3. Lifting the Leadership Burden
If you have a leader driven by the Star motivator (recognition), they might instinctively try to motivate their team by launching an 'Employee of the Month' scheme. But if their team is full of Spirits (who want autonomy) and Friends (who want equality and belonging), that reward scheme will actively demotivate them.
Understanding both the "how" and the "why" allows leaders to tailor their approach, working smarter, not harder.
Becoming the Confident Captain
Helping leaders build a business is incredibly rewarding, especially when you have the right tools. Your clients shouldn't have to spend their days exhausted, putting out the same fires, and managing the same interpersonal conflicts.
By embracing the dual power of Insights Discovery and Motivational Maps, you stop treating the symptoms and start curing the disease. You move beyond putting people into static behavioural boxes and begin to understand the dynamic, living ecosystem of your team's drivers.
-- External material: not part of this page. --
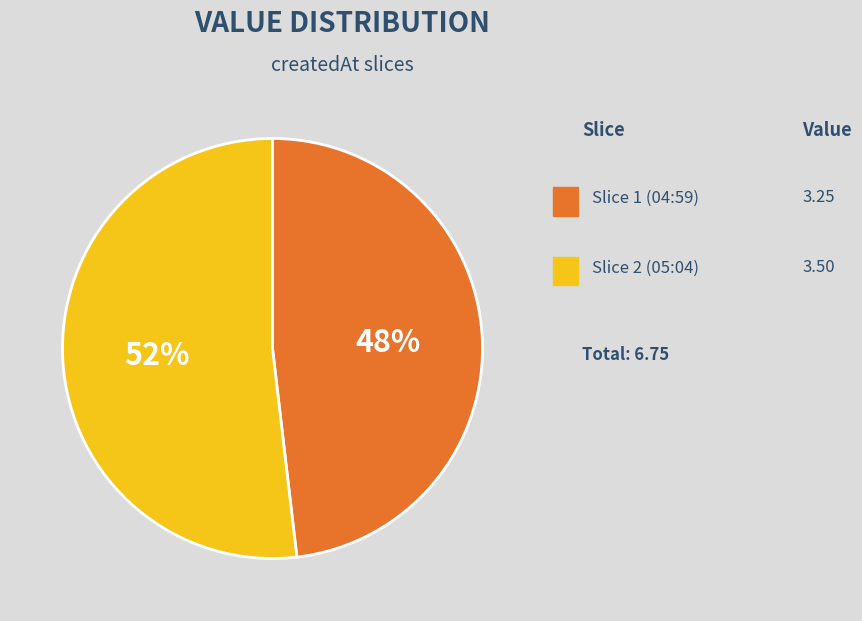

To the nearest percent, what is the difference between the largest and smallest slice percentages?

4%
When you understand the what, the how, and the why, the preventable headaches disappear. You regain the time and energy to lift your head, look to the horizon, and focus on the strategic vision that got you started in the first place.
They stop being overwhelmed firefighters and become the confident, strategic captains of a thriving ship. And most importantly, you become the indispensable professional who guided them there.